The use of logistic regression for evaluating the general performance of a familial database search will be demonstrated through an example. The logistic regression approach, however, uses only the random match probabilities but not the detail information provided in the DNA evidence for a particular case. For practical crime cases, it may be also necessary to determine the most appropriate scale of the crime investigation by fully utilizing the available DNA evidences. In the next section, we develop a novel strategy on deciding the number of individuals to be investigated after the familial search, based on an estimate of the hit rate of the crime investigation on a specific number of top-listed candidates.

Determining scale of crime investigation

Denote H D as the hypothesis that the sibling of the contributor is in the database, i.e., H D = ∪  i ∈ D H i . Under the assumption that the relative of someone in the database contributes to the mixture, the posterior probability that the contributor is the relative of individual j, given the mixture profile M, victim profile V and database profiles X D = {X j l ,j ∈ D,l = 1,...,L} can be expressed as

$$\begin{array}{lll} \label{eqn:posterior} &&{\kern-6pt} P(H_j|M,V,\mathbf{X_{\rm D}},H_{\rm D})\\ &&{\kern6pt} =\frac{P(M|V,X_j,H_j)P(H_j|H_{\rm D})}{\sum_{i\in D}P(M|V,X_i,H_i)P(H_i|H_{\rm D})}. \end{array} $$
(3)

whereeX j  = {X j l ,l = 1,...,L} for j ∈ D. The proof of Eq. 3 is given in the “Appendix.” Under most common scenarios, it is sensible to assume a uniform prior for H i so that Eq. 3 becomes

$$ \label{eqn:posterior2} P(H_j|M,V,\mathbf{X_{\rm D}},H_{\rm D})=\frac{P(M|V,X_j,H_j)}{\sum_{i\in D}P(M|V,X_i,H_i)}. $$
(4)

Alternatively, other priors can also be used if the police authority has acquired more information about the family status details of each individual in the database.

Without loss of generality, suppose that the database is sorted in descending order according to the posterior probabilities such that

$$\begin{array}{rll} P(H_1|M,V,\mathbf{X}_{\rm D},H_{\rm D})&\ge& P(H_2|M,V,\mathbf{X}_{\rm D},H_{\rm D})\\ &\ge& \cdots \ge P(H_n|M,V,\mathbf{X}_{\rm D},H_{\rm D}) \end{array}$$

where n is the size of the database.

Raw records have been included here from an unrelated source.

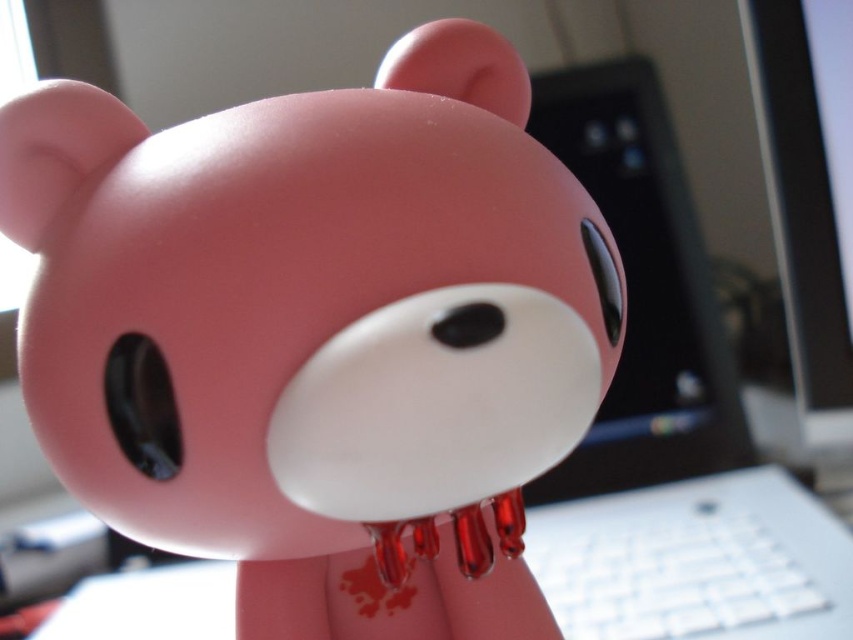
Who is more forward, [91,374] or [613,132]?

Point [91,374] is in front.

Who is taller, matte pink bear at center or sleek black laptop at center?

sleek black laptop at center

You are a GUI agent. You are given a task and a screenshot of the screen. Output one action in this format:
    pyautogui.click(x=<x>, y=<y>)
    Task: Click on the matte pink bear at center
    The image size is (853, 640).
    Given the screenshot: What is the action you would take?
    pyautogui.click(x=318, y=333)

Identify the location of matte pink bear at center. Image resolution: width=853 pixels, height=640 pixels. (318, 333).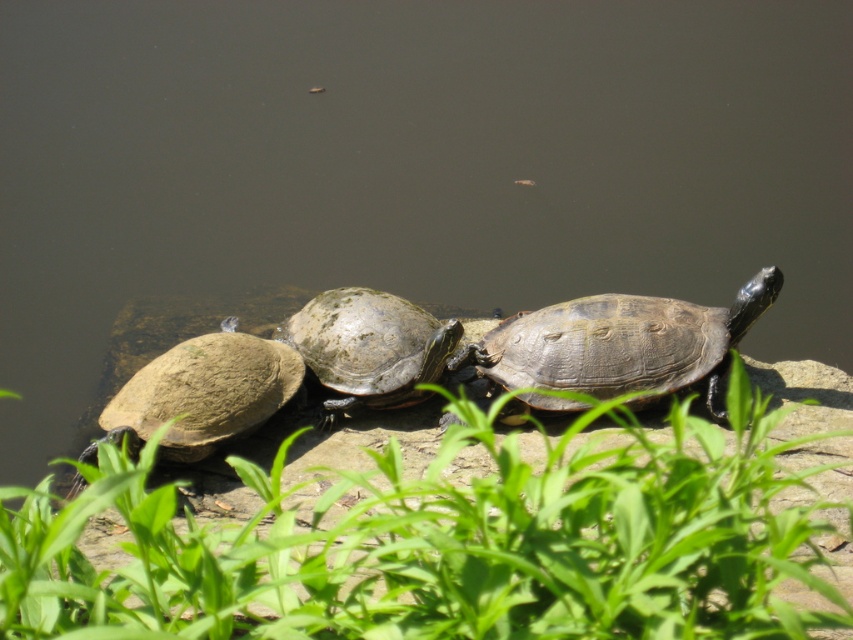
Consider the image. Can you confirm if green leafy grass at center is positioned to the left of greenish-brown textured shell at center?

In fact, green leafy grass at center is to the right of greenish-brown textured shell at center.

Is green leafy grass at center in front of greenish-brown textured shell at center?

Yes, it is.

I want to click on green leafy grass at center, so (445, 545).

Is shiny dark brown tortoise at center below brown matte tortoise at left?

Actually, shiny dark brown tortoise at center is above brown matte tortoise at left.

Can you confirm if shiny dark brown tortoise at center is shorter than brown matte tortoise at left?

No, shiny dark brown tortoise at center is not shorter than brown matte tortoise at left.

Is point (554, 326) positioned after point (270, 388)?

That is True.

The height and width of the screenshot is (640, 853). Find the location of `shiny dark brown tortoise at center`. shiny dark brown tortoise at center is located at coordinates (619, 346).

Which is behind, point (247, 339) or point (384, 369)?

Positioned behind is point (247, 339).

Between brown matte tortoise at left and greenish-brown textured shell at center, which one is positioned higher?

greenish-brown textured shell at center

Image resolution: width=853 pixels, height=640 pixels. Describe the element at coordinates (202, 394) in the screenshot. I see `brown matte tortoise at left` at that location.

Locate an element on the screen. This screenshot has width=853, height=640. brown matte tortoise at left is located at coordinates (202, 394).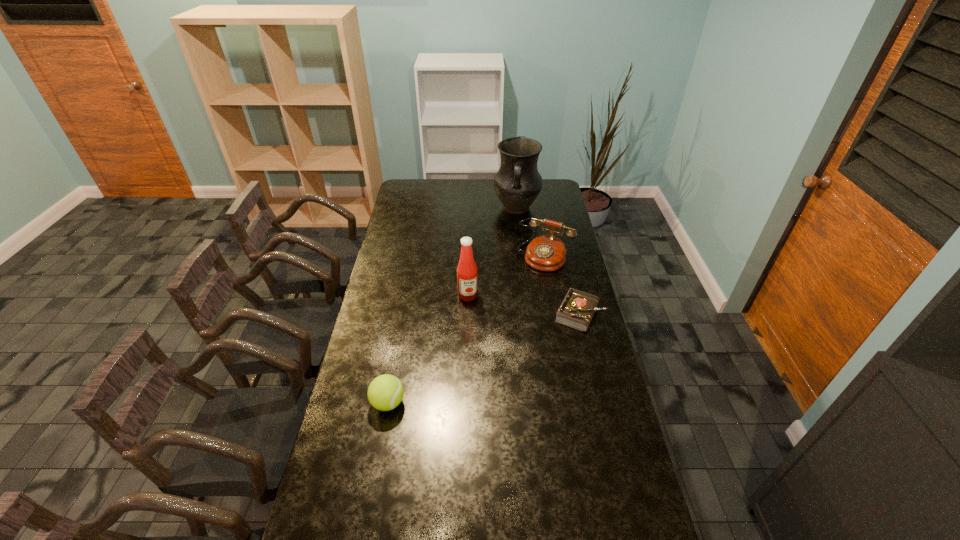
This screenshot has width=960, height=540. Identify the location of object located in the far edge section of the desktop. (517, 183).

You are a GUI agent. You are given a task and a screenshot of the screen. Output one action in this format:
    pyautogui.click(x=<x>, y=<y>)
    Task: Click on the object present at the left edge
    This screenshot has height=540, width=960.
    Given the screenshot: What is the action you would take?
    pyautogui.click(x=385, y=392)

I want to click on diary that is at the right edge, so click(577, 310).

Locate an element on the screen. pitcher that is at the right edge is located at coordinates (517, 183).

Where is `telephone located in the right edge section of the desktop`? telephone located in the right edge section of the desktop is located at coordinates (546, 252).

The image size is (960, 540). Find the location of `object that is at the far right corner`. object that is at the far right corner is located at coordinates (517, 183).

Find the location of a particular element. This screenshot has height=540, width=960. vacant point at the far edge is located at coordinates (428, 197).

What are the coordinates of `vacant space at the near edge of the desktop` in the screenshot? It's located at (494, 522).

The width and height of the screenshot is (960, 540). Find the location of `vacant space at the left edge of the desktop`. vacant space at the left edge of the desktop is located at coordinates (362, 475).

Where is `free space at the right edge of the desktop`? The image size is (960, 540). free space at the right edge of the desktop is located at coordinates (567, 357).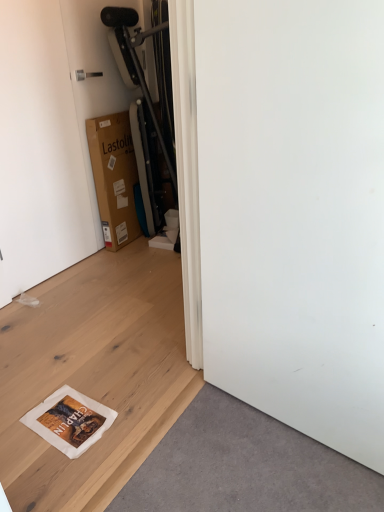
In order to click on vacant space to the right of white matte door at upper left in this screenshot , I will do `click(108, 270)`.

For any integer 1 ≤ k ≤ n, the function defined by

$$ \label{eqn:Hit_rate} q(k)=\sum\limits_{i=1}^{k}P(H_i|M,V,\mathbf{X_{\rm D}},H_{\rm D}) $$
(5)

evaluates the probability that the relative of the contributor can be identified by investigating the top-k individuals with respect to their posterior probabilities, given that the relative is in the database. In other words, q(k) represents the hit rate of the crime investigation on k top-listed candidates, thereby providing a means for developing a practical crime investigation strategy under different criteria. For instance, a simple strategy is to investigate the top-k individuals in the database sorted with respect to their LRs or posterior probabilities, with k determined by

$$ \label{eqn:kp0} k(p_0)= \min\{k>0:q(k)\ge p_0\} $$
(6)

where p 0 is the hit rate required by the police force.

Results

We illustrate here the performance of the familial search and the use of Eqs. 5 and 6. An offender database consisted of 50,000 unrelated DNA profiles is generated according to the Swedish allele frequencies given in Montelius et al. [23], at the 10 SGM Plus STR loci which are commonly used in European national DNA databases. The first 1,000 profiles in the database are used to represent the profiles of the relatives of the perpetrators in 1,000 different crime cases. For each of the first 1,000 profiles, a related profile (full sibling or parent/child) is generated to represent the unobserved profile of the unknown perpetrator in that particular case. The observed DNA mixtures are produced by mixing these relative profiles with independently generated victim profiles. For each case, a familial search is performed, and a list of 50,000 LR scores is calculated by using Eq. 1. The rank of the LR score of the true relative of the unknown contributor indicates at least how many top-listed individuals must be investigated in order to successfully identify the relative of the perpetrator. In general, such ranks recorded from the 1,000 cases can provide reasonable assessment of the effectiveness of the familial search. For example, there are 704 cases in which the true sibling of the unknown contributor is within the top 100 individuals in the database ranked by the LR scores, showing a chance of 70.4% that the sibling of the unknown contributor can be successfully identified if the 100 top-listed individuals are investigated, provided that the unknown contributor is a sibling of one of the individuals in the database. The chance of successful identification of the parent/child of the unknown contributor from the top 100 profiles is 88.0%. Table 2 and Fig. 1 shows the empirical probabilities of identifying the relative of the contributor using LR scores.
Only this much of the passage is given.